I am a single child. Born on 26th of June in the year 1995. I have an unique family, the best I guess, the idealistic: in every every manner. My grandpa was a college lecturer and most importantly, an artist. He is trained in  psychology and he used to train people about 'how to train?' He is a master of 'idealistic' child psychology which I think now is far from what it is needed to be now ( I might be wrong about it). So He trained my father to train me to be an idealist. So accordingly I was kept away from all the rat-races, say whether it be a painting competition or the competition to get a good rank in the class. I was never taken to an Art School, a place where small kids were forced to draw, rather I would say copy, what their trainer thought would increase their ability to make beautiful sketches; and most importantly win more medals and trophies in sit-n-draw competitions. By the time all kids of my age was making sketches of fruit-baskets or village scenery, I was busy making sketches of F-16 fighter jets or 'Titanic' or might be an aircraft crashing into one of the Twin towers. So I didn't develop a single idea about how to draw a tree properly or just say sufficiently enough to look like a tree. But I had ideas, a lot of them. And I can boast that those were far better that those beautiful looking sketches of trees because my ugly & grotesque tree had a soul, it depicted an idea, rather than just being a tree.
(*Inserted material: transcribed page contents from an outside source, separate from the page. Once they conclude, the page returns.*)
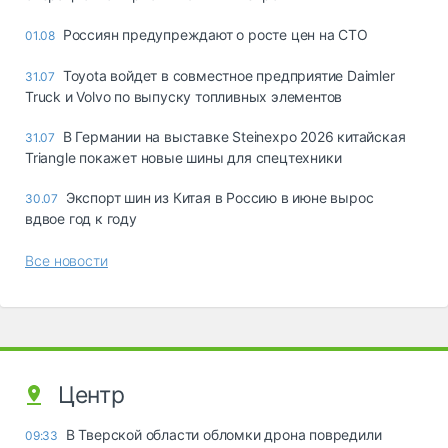
Россиян предупреждают о росте цен на СТО
01.08
Toyota войдет в совместное предприятие Daimler
31.07
Truck и Volvo по выпуску топливных элементов
В Германии на выставке Steinexpo 2026 китайская
31.07
Triangle покажет новые шины для спецтехники
Экспорт шин из Китая в Россию в июне вырос
30.07
вдвое год к году
Все новости
Центр
В Тверской области обломки дрона повредили
09:33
                     Then years later, when I joined 'my school' that sculpted me into what I am now, my art-n-craft teacher introduced me to a mystic world, our art gallery, our 'Saradadevi Chitrashala'. I tried to paint, sketch and draw, but couldn't satisfy myself. Because I had more to say through my paintings and I was a less efficient artist. My 'Trees' had their soul, but were so grotesque that people even didn't consider looking into it. I was sad.

                     It happened to be my 9th standard in School. It was June. One day an e-bay package arrived home. I even didn't have an idea what e-bay was back at that time. Grandpa said it was for me from his daughter, my father's sister and of course my 'Pishi'. It turned out to be a digital point and shoot camera. This gift considerably changed the course of my creativity. I kind of gave up painting with colours, pencils and pens and started to paint with light. Soon I found out that I could express my thoughts somewhat in a way better than I could do with paintbrushes.

                        For last 4-5 years, I had completely gave up painting or sketching and turned to camera. But an unexpected event occurred. I met a girl, a good 'Friend' she turned out to be. It was her birthday two weeks back. So I was thinking and thinking and was perhaps over thinking what I could have gift her. Suddenly I was struck by the Idea that, 'Why not I give her a sketch book?' , So I gifted her a sketch book. It was all right until the moment I returned home. A strange question started disturbing me, 'Why have you given up something that was in your bloodline?' I couldn't wait longer. I scavenged through what colors and paintbrushes I was left with, and I made a painting, a recreation of one of my photograph taken. So it started.

           So, it is now She who kinda a fuels me to paint, only by discussing painting and art-forms of other artists. Thanks.